Today I am so happy to welcome Chonce Maddox of My Debt Epiphany for our next installment of the Intersectional Women’s Finances Series. Today Chonce will share with us her experiences with finances as a black woman in America, including overcoming generational poverty and combating the wage gap–twice.
Growing up I was always told that I had to work twice as hard and be twice as good in order to be successful.
As a black woman in America, I learned about racism, stereotypes, and this nation’s horrific past as I aged.
I never thought much about how being a black woman affects my finances until I started becoming more conscious about improving my financial situation.
Getting Hit Double Time By The Wage Gap
The gender wage gap is something I used to pretend didn’t exist. When I entered the workforce, I didn’t like to talk about money or earnings as I thought it was unprofessional.
When I got a job, I didn’t negotiate or even question my starting rate because I didn’t want to be seen as greedy or unappreciative of the opportunity.
Then I read this statistic and realized that there’s a minority wage gap as well:
According to a study conducted by the American Association of University Women (AAUW), black women made 63% for what non-Hispanic white men were paid in 2015. This means that it can take a black woman nearly 8 extra months to be paid what the average white man earns.
When I landed my first job out of college, I started out earning $28,000 per year. I was the only woman in the office. Even though I liked my boss and he seemed fair, I couldn’t bring myself to ask my white male coworkers what they were earning to see if I was being compensated fairly.
Instead, I made sure I spoke up for myself and earned my worth. Each year, my boss gave each employee an annual review and offered a pay raise.
I made sure I came prepared to negotiate a higher hourly rate each year.
As the popular saying goes, ask and you shall receive. Over the course of their careers, women lose out on $500,000 simply due to their failure to ask for a raise.
Statistically speaking, men are usually better with money than women. But I believe that’s because some women lack financial confidence which can make negotiating and earning more difficult.
Note from Femme: Many of the financial planners I know confirm that their male clients tend to be more tuned in to investment strategies and building wealth than their female clients. It’s also interesting to note that we, as a culture, may be perpetuating this cyclical lack of financial confidence by the way we discuss these matters with our daughters.
What Would Be At Stake If I Settle For Low Wages
The gender and racial pay gap is messed up no doubt. But I know I can’t sit around not doing anything about it. I choose to speak up, back up my claims, and demand what I’m worth.
Now that I work for myself, I have the freedom to charge clients whatever I want. Sometimes, it feels super awkward to ask for a raise or raise my rates, but I know it’s the right thing to do as the cost of living and inflation goes up every year.
It was also a mindset shift I had to make. I knew that if I didn’t start earning more, I would never break out of generational poverty.
My parents grew up in the inner city. Their parents didn’t have any wealth and couldn’t afford to send them to college so they didn’t go.
My parents did a great job raising me as best as they could. But they worked blue collar jobs and couldn’t afford to financially fund a college education for my sisters and me as well.
Honestly, I wasn’t expecting a full free ride to college but some savings would have been helpful. Instead, I knew I’d have to take out student loans. I was fine with it and knew it was necessary if I wanted to take a different approach to getting ahead.

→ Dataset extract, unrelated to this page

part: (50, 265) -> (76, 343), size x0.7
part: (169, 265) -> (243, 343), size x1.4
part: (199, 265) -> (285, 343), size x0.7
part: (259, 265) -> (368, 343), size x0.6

For minority groups with low wages, I feel like so much is at stake. For starters, it’s harder to save and invest when you aren’t earning as much as a man or someone as a different race.
If you choose to go to college, you’ll likely have to take out student loans and it will be harder to pay them back upon graduation due to your low wages.
Having low wages and taking longer to build wealth will really slow things down in terms of getting your nest egg in order and leaving something behind for your children to build on.
More Stress, More Work
In terms of black culture, it’s common for women to juggle household tasks, raise children, and maintain a full-time job (if not 2 jobs).
Both my mother and mother-in-law work two jobs. I did, too, at one point. This is not specific to African Americans alone or even women for that matter, but it is more likely.
According to research from the National Institutes of Health, historically, the labor force participation of Black women has been higher and more stable than that of White women.
This doesn’t mean that black women are earning more, but it can mean more stress. According to the study, black women have not reached economic equity with other ethnic/gender groups and tend to be more stressed as a result of the burden.
As a former single mom, I can relate to that stress. However, knowing these statistics and deciding to do something about it is what has allowed me to propel forward.
I know I’m at a disadvantage and the odds are stacked up against me. There’s the gender and race wage gap along with discrimination in the workplace.
However, I believe that there is more than one way to reach success. If I can’t get in by the front door, I’ll try the back door or the window. There are still many career-fields and opportunities for black women to succeed and improve their finances and I hope to explore more of them.
Chonce is a personal finance blogger and freelance writer who enjoys sharing debt stories (as she and her husband work their way out of $40,000 in debt) along with talking about saving, budgeting, conscious spending and improving your financial house. In her spare time,she enjoys working out, playing sports with her son, cooking, and thrifting.